Tips for finding the right journal
Submitting a manuscript to unsuitable journals is a common mistake, and can cause journal editors to reject the manuscript before peer review. Choosing a relevant journal makes it more likely that your manuscript will be accepted. Some factors to consider are:
- The topics the journal publishes. If your research is applied, target a journal that publishes applied science; if it is clinical, target a clinical journal; if it is basic research, target a journal that publishes basic research. You may find it easier to browse a list of journals by subject area.
- The journal's audience. Will researchers in related fields be interested in your study? If so, a journal that covers a broad range of topics may be best. If only researchers in your field are likely to want to read your study, then a field-specific journal would be best.
- The types of articles the journal publishes. If you are looking to publish a review, case study or a theorem, ensure that your target journal accepts theses type of manuscripts.
- The reputation of the journal. A journal's Impact Factor is one measure of its reputation, but not always the most important. You should consider the prestige of the authors that publish in the journal and whether your research is of a similar level.

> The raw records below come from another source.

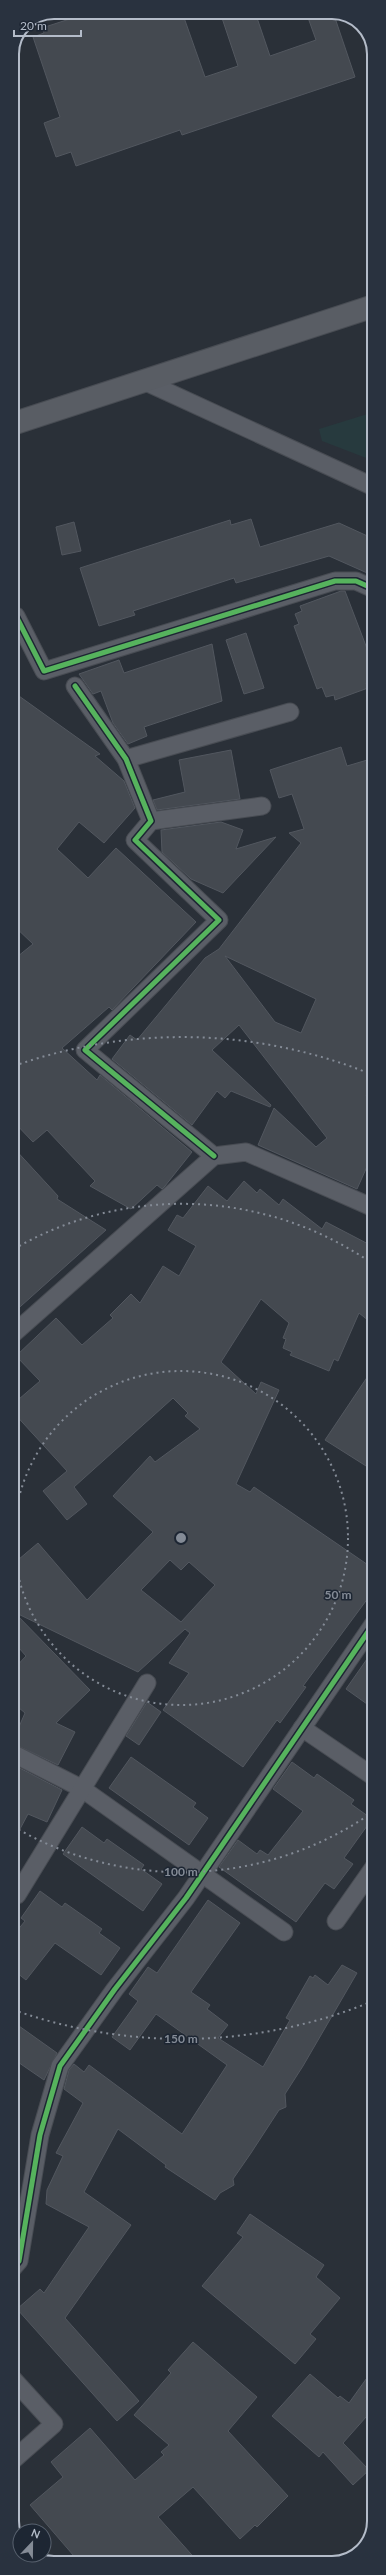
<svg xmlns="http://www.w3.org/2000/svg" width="386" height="2575" viewBox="0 0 386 2575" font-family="Lato,sans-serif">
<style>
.green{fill:#273a3e}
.building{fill:#444950;stroke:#52575f;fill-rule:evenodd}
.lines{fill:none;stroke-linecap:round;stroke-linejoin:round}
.minor-casing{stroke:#484c53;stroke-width:19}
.secondary-casing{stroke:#484c53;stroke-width:24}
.minor{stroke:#5a5e66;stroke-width:17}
.secondary{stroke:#595d64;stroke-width:22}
.cycleway-casing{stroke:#1d2633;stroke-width:8}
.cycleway{stroke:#56b35d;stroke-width:5}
.ring{fill:none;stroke:#848b96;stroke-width:2;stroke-dasharray:2 4}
.rim{fill:none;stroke:#b4bcc9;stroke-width:2}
.centre{fill:#848b96;stroke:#1d2633;stroke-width:2}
.ring-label{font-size:12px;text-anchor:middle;font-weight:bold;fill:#848b96;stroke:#1d2633;stroke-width:3;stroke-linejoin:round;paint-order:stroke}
</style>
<rect width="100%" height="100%" fill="#2a3038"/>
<polygon class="green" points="374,412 374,461 322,441 319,429"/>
<g class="building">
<polygon points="107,12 182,12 205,77 238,66 220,12 255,12 270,56 316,40 306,12 333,12 355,77 182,135 180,130 76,166 71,152 56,157 44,123 60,117 33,37 44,33 42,28 88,13 90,18"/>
<polygon points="251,519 260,547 339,523 374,539 374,576 329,556 236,583 234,578 133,611 135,615 99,626 80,568 230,520 231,525"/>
<polygon points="74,522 81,551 62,555 56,527"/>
<polygon points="341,591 345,591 374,667 374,680 366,683 368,688 335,700 334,695 326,697 322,687 317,689 294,626 299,624 295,614 302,611 300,606"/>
<polygon points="246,633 264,688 244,694 226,640"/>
<polygon points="212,644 222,701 144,727 147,736 128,744 113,723 101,691 93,694 79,674 119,660 124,673"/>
<polygon points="12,691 100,754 95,756 124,781 135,808 104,843 79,822 57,849 88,878 116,848 196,922 112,1010 109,1007 62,1048 97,1080 100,1075 192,1152 165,1186 162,1189 157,1185 131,1209 90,1186 95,1181 47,1130 33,1142 12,1120 12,961 33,944 12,924"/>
<path d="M 341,747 L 347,766 L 374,758 L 374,1078 L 366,1096 L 374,1101 L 374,1151 L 357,1189 L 258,1145 L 274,1108 L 316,1147 L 327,1138 L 239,1025 L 212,1050 L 271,1105 L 270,1107 L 231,1091 L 225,1098 L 217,1091 L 192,1125 L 112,1059 L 130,1035 L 137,1040 L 205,958 L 219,949 L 301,843 L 289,833 L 304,829 L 292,794 L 279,798 L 270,770 ZM 225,956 L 316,999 L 301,1033 L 275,1022 Z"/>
<polygon points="231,750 240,799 157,810 153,800 185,792 179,760"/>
<polygon points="221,822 243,830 236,849 276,837 223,893 191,879 162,852 161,830"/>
<polygon points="12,1146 58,1196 57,1199 106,1230 12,1314"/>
<path d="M 244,1181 L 257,1193 L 260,1189 L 279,1205 L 283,1199 L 322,1229 L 326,1222 L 374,1247 L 374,1325 L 359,1313 L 338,1361 L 334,1359 L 329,1371 L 290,1355 L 292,1352 L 283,1348 L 286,1339 L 283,1338 L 289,1323 L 261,1299 L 221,1362 L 256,1394 L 261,1382 L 279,1390 L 236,1484 L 250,1492 L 254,1487 L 374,1569 L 374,1590 L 303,1686 L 306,1687 L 280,1723 L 277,1720 L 243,1767 L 163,1710 L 189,1673 L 169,1663 L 190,1633 L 185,1629 L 138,1672 L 14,1612 L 90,1690 L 56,1723 L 75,1732 L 58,1765 L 12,1743 L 25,1713 L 12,1702 L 12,1671 L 26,1656 L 12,1640 L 12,1565 L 38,1543 L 87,1600 L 153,1532 L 113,1496 L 150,1456 L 155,1462 L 200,1429 L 185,1416 L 188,1413 L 173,1398 L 74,1487 L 87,1504 L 67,1520 L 43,1491 L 67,1471 L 12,1411 L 12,1405 L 40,1381 L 16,1356 L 56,1318 L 82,1345 L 113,1318 L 110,1315 L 131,1294 L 140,1303 L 163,1266 L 179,1276 L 196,1246 L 168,1230 L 177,1215 L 183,1218 L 208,1186 L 227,1201 ZM 170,1560 L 181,1570 L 189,1562 L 215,1585 L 181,1622 L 141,1590 Z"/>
<polygon points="374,1367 374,1471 325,1440"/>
<polygon points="374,1649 374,1709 346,1689"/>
<polygon points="147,1702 161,1712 139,1745 126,1736"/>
<polygon points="131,1757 196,1803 193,1807 208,1818 189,1845 109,1788"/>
<polygon points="292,1762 314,1778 317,1774 354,1800 351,1804 372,1819 344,1858 353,1864 334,1889 325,1883 296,1922 219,1867 238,1840 257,1854 260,1850 268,1855 303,1811 273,1789"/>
<polygon points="12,1764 62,1790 47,1822 28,1814 12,1844"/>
<polygon points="82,1827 104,1843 107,1839 144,1865 141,1869 162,1884 143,1911 63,1854"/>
<polygon points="40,1891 62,1907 65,1903 102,1929 99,1933 120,1948 101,1975 55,1943 26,1980 12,1969 12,1937 25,1921 21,1918"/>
<polygon points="208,1900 240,1923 191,1992 210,2005 207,2009 228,2025 218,2038 263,2067 290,2020 286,2018 310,1976 313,1978 315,1975 328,1985 342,1965 357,1973 303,2066 285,2094 286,2107 279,2110 251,2153 233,2179 234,2185 220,2193 215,2200 165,2167 166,2165 118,2129 84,2192 131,2225 65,2318 139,2401 117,2421 17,2309 40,2289 44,2293 89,2227 46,2204 47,2190 63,2156 56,2153 83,2103 64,2089 69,2070 74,2064 84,2072 89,2065 182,2134 227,2065 156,2014 130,2050 112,2037 138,2001 129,1994 148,1967 157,1973"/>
<polygon points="12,2021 57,2053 44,2080 12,2058"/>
<polygon points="250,2214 324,2265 316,2277 340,2298 310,2334 316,2339 295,2364 202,2286 243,2237 237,2233"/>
<polygon points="193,2342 257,2397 228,2431 288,2496 257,2527 255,2525 240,2539 193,2487 158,2517 199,2563 80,2563 30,2505 63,2477 51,2462 90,2428 135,2480 164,2455 161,2452 169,2445 134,2415 171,2373 168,2370"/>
<polygon points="374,2368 374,2408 343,2443 369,2470 353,2485 323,2452 319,2457 272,2416 310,2374 338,2398 340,2396 349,2403"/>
</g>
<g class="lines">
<g class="minor-casing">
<g id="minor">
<polyline points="146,382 374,487"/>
<polyline points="16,616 44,671 335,581 356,581 374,589"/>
<polyline points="75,686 126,759 151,821 135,840 219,920 85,1050 214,1156"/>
<polyline points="126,759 290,712"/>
<polyline points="151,821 262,806"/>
<polyline points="12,1335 214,1156 246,1152 374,1208"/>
<polyline points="302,1728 374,1777"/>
<polyline points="12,1753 81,1788 284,1932"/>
<polyline points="12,1892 17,1895 147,1683"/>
<polyline points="336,1921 374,1867"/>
<polyline points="12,2269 19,2261 40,2135 60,2066 115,1989 186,1898 374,1623"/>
<polyline points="12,2378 54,2424 12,2461"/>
</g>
</g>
<g class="secondary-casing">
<polyline id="secondary" points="12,424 374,306"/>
</g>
<use href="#minor" class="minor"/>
<use href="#secondary" class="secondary"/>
<g class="cycleway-casing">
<g id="cycleway">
<polyline points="16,616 44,671 335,581 356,581 374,589"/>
<polyline points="75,686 126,759 151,821 135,840 219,920 85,1050 214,1156"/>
<polyline points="12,2269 19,2261 40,2135 60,2066 115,1989 186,1898 374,1623"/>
</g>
</g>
<use href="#cycleway" class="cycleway"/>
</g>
<g class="ring">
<circle cx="181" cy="1538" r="167"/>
<path d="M373 1812A334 334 0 0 1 14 1827M14 1249A334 334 0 0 1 373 1264"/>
<path d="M373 2001A501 501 0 0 1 14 2010M14 1066A501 501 0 0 1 373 1075"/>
</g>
<path d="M0 0H386V2575H0ZM54 19H332A35 35 0 0 1 367 54V2521A35 35 0 0 1 332 2556H54A35 35 0 0 1 19 2521V54A35 35 0 0 1 54 19Z" fill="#29323f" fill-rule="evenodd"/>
<path class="rim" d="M54 19H332A35 35 0 0 1 367 54V2521A35 35 0 0 1 332 2556H54A35 35 0 0 1 19 2521V54A35 35 0 0 1 54 19Z"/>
<circle cx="181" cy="1538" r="6" class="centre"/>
<g class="ring-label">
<text x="338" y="1599">50 m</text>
<text x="181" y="1876">100 m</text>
<text x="181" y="2043">150 m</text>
</g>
<g transform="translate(32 2543) rotate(22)"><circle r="19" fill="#1d2633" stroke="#59626f"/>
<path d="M0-3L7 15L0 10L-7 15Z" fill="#848b96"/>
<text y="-6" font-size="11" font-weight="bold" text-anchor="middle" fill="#b4bcc9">N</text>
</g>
<path d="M14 30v6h67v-6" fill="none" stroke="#b4bcc9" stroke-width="2"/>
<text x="20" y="30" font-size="12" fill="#b4bcc9" stroke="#1d2633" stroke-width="3" paint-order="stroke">20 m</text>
</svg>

- What are your personal requirements: Does the journal usually publish articles quickly; is the "time to publication" important for you?
When looking for suitable journals in which to publish your own results, start with what you have read. You should already be familiar with published studies that are similar to yours. Which journal were those studies published in? The same journals may be appropriate for your manuscript, so make a list of them. If you need more journals to consider, you can do literature searches for other published articles in your field that are similar in scope and impact on the field, and see where they were published.
When you have a list of potential target journals, visit and read the websites for these journals. Every journal should have a page that provides instructions for authors, including information on many of the factors listed above.
Journals on your list that are not a match for your manuscript based on the factors listed above should be eliminated from consideration. Among the remaining journals, it is likely that one or more will stand out as a very good candidate. Consider if any additional experiments will give you a better chance of achieving publication in your top choice. If you are in a hurry to publish, consider which of the remaining journals offers rapid publication; if none do, consider which has the highest publication frequency. If your main goal is to reach as many readers as possible, strongly consider candidate journals that provide an open access option. Open access allows anyone to read your article, free of charge, online, which can make your article more likely to be read and cited.
When you have chosen the journal you think is the best fit for your study and your goals, it is usually a good idea to also identify your second- and third-choice journals. That way, if your paper is rejected from your first-choice journal, you can quickly submit to your second-choice journal.